Count the lines below that contain the string "setup", treating uppercase and lowercase as different. Give only the number.

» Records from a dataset
◇ ◇ ◇ ◇ ◇

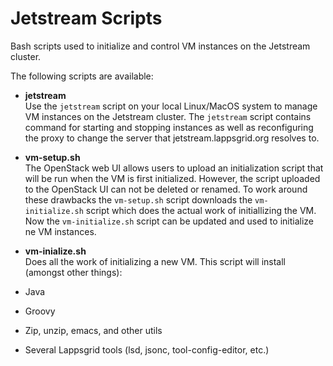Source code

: # Jetstream Scripts

Bash scripts used to initialize and control VM instances on the Jetstream cluster.

The following scripts are available:

- **jetstream**<br/>
Use the `jetstream` script on your local Linux/MacOS system to manage VM instances
on the Jetstream cluster. The `jetstream` script contains command for starting and
stopping instances as well as reconfiguring the proxy to change the server that
jetstream.lappsgrid.org resolves to.

- **vm-setup.sh**<br/>
The OpenStack web UI allows users to upload an initialization script that will be run
when the VM is first initialized.  However, the script uploaded to the OpenStack UI can 
not be deleted or renamed.  To work around these drawbacks the `vm-setup.sh` script
downloads the `vm-initialize.sh` script which does the actual work of initiallizing the
VM. Now the `vm-initialize.sh` script can be updated and used to initialize ne VM
instances.
- **vm-inialize.sh**<br/>
Does all the work of initializing a new VM.  This script will install (amongst other
things):
- Java
- Groovy
- Zip, unzip, emacs, and other utils
- Several Lappsgrid tools (lsd, jsonc, tool-config-editor, etc.)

◇ ◇ ◇ ◇ ◇

» Finished task
2